Central bank Governor Godwin Emefiele is instead using money-market instruments to rein in liquidity and protect the naira, according to Ecobank Transnational Inc. Known as open market operations, they’ve become an especially important monetary tool ahead of a presidential election in February, with incumbent Muhammadu Buhari, who seeks another term, trying to stimulate an economy that’s struggled since oil prices crashed four years ago.

“The central bank wants to do more indirect tightening,” said Kunle Ezun, an analyst at Ecobank in Lagos, Nigeria’s commercial capital. “They are using OMOs as we move into election time. The monetary policy rate seems to have lost its potency. There is no more liquidity in the MPR.”

Many banks have moved to using three-month T-bills or the interbank market as benchmarks for their lending rates, he said.

The movement in naira yields reflects the central bank’s tightening. One-year interbank rates have surged almost 500 basis points since May to 16.87 percent. That’s above the MPR, which has been kept at 14 percent since July 2016.

Nigeria's Base Rate Loses Bite as Stealth Tightening Takes Hold

The good news for Emefiele is that his methods seem to be working, as least as far keeping the naira steady and lowering the inflation rate are concerned. The currency has barely budged since the emerging-market rout began about six months ago. South Africa’s rand has weakened 10 percent against the dollar in that time. And while inflation is still high at 11.3 percent, it’s decelerated from 15.1 percent in January.

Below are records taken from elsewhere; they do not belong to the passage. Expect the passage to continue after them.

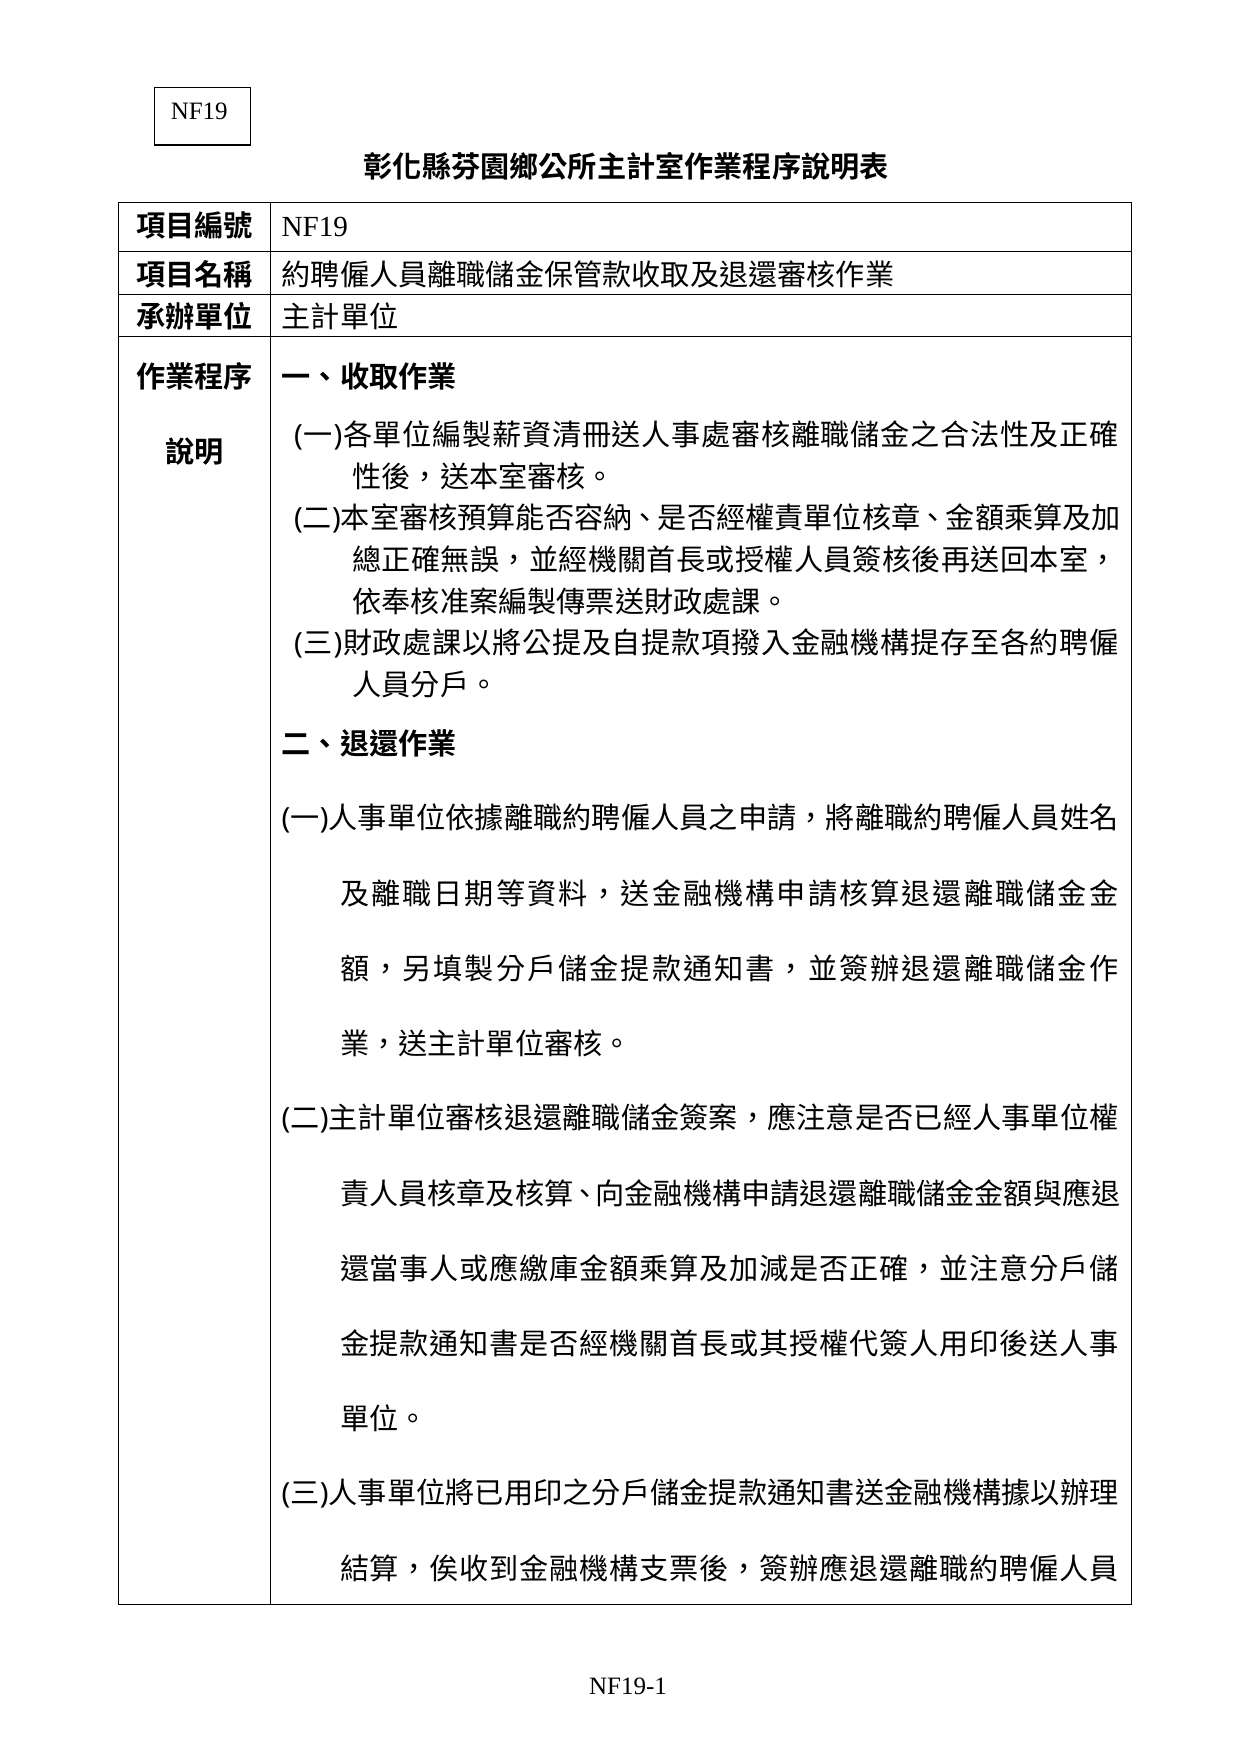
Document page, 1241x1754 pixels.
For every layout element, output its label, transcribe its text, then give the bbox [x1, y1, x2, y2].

table_cell 項目名稱 [119, 252, 270, 293]
table_header 項目編號 [119, 203, 270, 251]
text NF19 [171, 96, 234, 125]
table_cell 承辦單位 [119, 295, 270, 336]
text 彰化縣芬園鄉公所主計室作業程序說明表 [118, 127, 1134, 202]
table_header NF19 [271, 203, 1131, 251]
table_cell 作業程序說明 [119, 337, 270, 1604]
table_cell 約聘僱人員離職儲金保管款收取及退還審核作業 [271, 252, 1131, 293]
table_cell 主計單位 [271, 295, 1131, 336]
table_cell 一、收取作業 (一)各單位編製薪資清冊送人事處審核離職儲金之合法性及正確性後，送本室審核。 (二)本室審核預算能否容納、是否經權責單位核章、金額乘算及加總正確無誤，並經機關首長或授權人員簽核後再送回本室，依奉核准案編製傳票送財政處課。 (三)財政處課以將公提及自提款項撥入金融機構提存至各約聘僱人員分戶。 二、退還作業 (一)人事單位依據離職約聘僱人員之申請，將離職約聘僱人員姓名及離職日期等資料，送金融機構申請核算退還離職儲金金額，另填製分戶儲金提款通知書，並簽辦退還離職儲金作業，送主計單位審核。 (二)主計單位審核退還離職儲金簽案，應注意是否已經人事單位權責人員核章及核算、向金融機構申請退還離職儲金金額與應退還當事人或應繳庫金額乘算及加減是否正確，並注意分戶儲金提款通知書是否經機關首長或其授權代簽人用印後送人事單位。 (三)人事單位將已用印之分戶儲金提款通知書送金融機構據以辦理結算，俟收到金融機構支票後，簽辦應退還離職約聘僱人員 [271, 337, 1131, 1604]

Much of that is “a result of OMOs being issued by the central bank to pull liquidity out of the system, even if the official policy rate remains unchanged,” said Christopher Dielmann, an economist at Exotix Capital in London. “While the rate of disinflation might be faster under tighter monetary policy, it would come at the expense of further reducing private-sector lending and economic growth.”